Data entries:
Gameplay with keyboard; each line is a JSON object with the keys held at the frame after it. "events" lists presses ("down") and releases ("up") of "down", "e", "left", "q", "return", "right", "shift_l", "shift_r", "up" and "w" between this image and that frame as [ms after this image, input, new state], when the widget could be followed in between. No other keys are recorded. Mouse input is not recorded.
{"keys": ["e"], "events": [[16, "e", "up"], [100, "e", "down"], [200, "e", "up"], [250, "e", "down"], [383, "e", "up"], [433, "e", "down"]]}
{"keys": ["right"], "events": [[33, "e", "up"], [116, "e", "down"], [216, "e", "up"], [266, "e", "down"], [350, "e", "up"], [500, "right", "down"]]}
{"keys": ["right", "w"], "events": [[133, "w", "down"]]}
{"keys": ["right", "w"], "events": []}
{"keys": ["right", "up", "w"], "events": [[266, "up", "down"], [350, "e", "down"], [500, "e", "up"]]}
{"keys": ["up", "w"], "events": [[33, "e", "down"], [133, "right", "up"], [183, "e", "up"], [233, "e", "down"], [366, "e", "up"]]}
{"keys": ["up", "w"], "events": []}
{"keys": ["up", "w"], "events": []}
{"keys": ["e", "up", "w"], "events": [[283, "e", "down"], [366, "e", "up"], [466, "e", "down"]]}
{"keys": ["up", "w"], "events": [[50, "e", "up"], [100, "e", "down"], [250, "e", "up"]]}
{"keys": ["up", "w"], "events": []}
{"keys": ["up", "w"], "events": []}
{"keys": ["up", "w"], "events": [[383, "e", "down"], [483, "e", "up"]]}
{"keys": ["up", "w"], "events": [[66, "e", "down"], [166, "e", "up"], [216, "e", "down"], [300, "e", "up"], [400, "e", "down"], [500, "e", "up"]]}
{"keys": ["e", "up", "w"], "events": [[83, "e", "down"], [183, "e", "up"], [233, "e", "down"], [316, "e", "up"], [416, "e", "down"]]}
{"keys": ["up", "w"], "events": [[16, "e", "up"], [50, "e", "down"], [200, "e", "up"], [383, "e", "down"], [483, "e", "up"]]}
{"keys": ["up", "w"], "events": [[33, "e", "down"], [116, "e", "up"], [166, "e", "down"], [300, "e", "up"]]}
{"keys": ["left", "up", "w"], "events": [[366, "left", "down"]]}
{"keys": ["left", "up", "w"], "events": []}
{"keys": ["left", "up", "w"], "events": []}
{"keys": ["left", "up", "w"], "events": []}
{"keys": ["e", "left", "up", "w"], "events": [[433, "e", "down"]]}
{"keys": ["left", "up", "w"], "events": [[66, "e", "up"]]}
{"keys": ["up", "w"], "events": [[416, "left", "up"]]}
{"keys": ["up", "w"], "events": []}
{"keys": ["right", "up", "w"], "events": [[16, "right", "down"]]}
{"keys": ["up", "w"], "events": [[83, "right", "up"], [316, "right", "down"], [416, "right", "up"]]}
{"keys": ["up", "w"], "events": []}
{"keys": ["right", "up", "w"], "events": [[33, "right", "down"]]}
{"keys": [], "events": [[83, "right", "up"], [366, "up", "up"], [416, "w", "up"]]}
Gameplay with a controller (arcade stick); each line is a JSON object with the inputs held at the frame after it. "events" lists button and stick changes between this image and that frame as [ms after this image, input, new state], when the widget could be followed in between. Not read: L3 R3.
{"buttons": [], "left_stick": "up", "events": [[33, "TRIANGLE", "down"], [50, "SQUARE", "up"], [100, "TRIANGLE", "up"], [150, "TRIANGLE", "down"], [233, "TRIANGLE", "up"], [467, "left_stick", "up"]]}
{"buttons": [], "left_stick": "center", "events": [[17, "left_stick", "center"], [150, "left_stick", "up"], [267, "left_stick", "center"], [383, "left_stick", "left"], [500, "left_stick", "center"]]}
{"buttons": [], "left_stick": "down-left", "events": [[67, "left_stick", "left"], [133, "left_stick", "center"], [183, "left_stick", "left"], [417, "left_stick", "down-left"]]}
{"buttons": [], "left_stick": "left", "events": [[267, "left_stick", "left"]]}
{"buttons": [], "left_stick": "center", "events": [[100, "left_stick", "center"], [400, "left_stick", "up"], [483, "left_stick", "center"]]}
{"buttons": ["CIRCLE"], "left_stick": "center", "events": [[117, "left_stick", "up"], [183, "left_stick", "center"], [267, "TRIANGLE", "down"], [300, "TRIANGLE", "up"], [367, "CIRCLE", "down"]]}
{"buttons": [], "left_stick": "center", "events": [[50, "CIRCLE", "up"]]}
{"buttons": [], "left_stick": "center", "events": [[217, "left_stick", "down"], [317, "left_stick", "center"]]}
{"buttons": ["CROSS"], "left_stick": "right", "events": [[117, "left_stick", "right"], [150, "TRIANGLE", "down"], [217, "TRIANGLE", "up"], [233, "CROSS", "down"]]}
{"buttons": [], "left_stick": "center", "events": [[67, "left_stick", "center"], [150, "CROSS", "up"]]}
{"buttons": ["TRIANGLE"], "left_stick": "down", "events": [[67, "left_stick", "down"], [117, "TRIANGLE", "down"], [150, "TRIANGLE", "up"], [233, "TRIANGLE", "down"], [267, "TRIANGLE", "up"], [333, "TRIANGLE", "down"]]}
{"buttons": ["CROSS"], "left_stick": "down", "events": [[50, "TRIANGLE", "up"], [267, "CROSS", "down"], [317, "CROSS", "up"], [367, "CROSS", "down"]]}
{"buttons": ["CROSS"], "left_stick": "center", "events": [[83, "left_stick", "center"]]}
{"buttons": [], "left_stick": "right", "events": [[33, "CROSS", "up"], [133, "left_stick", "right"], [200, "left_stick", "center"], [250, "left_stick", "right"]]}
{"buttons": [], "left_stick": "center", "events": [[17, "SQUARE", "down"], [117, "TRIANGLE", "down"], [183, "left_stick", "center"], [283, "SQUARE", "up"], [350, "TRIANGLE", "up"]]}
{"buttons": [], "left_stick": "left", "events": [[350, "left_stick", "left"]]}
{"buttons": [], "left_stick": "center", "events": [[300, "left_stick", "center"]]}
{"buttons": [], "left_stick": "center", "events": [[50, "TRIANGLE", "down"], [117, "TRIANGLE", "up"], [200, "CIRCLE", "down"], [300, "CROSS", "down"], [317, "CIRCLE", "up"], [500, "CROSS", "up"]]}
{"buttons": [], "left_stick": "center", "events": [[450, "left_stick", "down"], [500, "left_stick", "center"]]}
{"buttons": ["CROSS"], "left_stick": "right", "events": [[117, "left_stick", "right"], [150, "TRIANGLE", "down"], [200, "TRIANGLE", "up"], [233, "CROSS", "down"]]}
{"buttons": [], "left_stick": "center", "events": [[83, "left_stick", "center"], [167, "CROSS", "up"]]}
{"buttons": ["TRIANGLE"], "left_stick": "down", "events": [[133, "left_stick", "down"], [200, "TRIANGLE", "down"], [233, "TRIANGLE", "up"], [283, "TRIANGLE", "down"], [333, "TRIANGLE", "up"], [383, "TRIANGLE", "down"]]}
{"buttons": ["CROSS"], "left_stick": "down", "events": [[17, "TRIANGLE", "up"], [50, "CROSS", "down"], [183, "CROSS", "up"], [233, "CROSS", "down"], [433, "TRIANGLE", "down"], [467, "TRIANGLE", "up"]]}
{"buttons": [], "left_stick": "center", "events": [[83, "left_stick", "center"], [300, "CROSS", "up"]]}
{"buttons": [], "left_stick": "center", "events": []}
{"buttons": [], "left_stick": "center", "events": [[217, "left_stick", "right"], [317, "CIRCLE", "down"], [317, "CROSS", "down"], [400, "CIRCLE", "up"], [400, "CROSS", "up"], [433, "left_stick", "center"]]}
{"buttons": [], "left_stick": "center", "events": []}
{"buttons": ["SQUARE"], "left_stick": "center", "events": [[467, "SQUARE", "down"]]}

▶ _About this exercise_
Your reply should consist of one number: how many lines above contain the word "with".

▶ _Exercise response_
2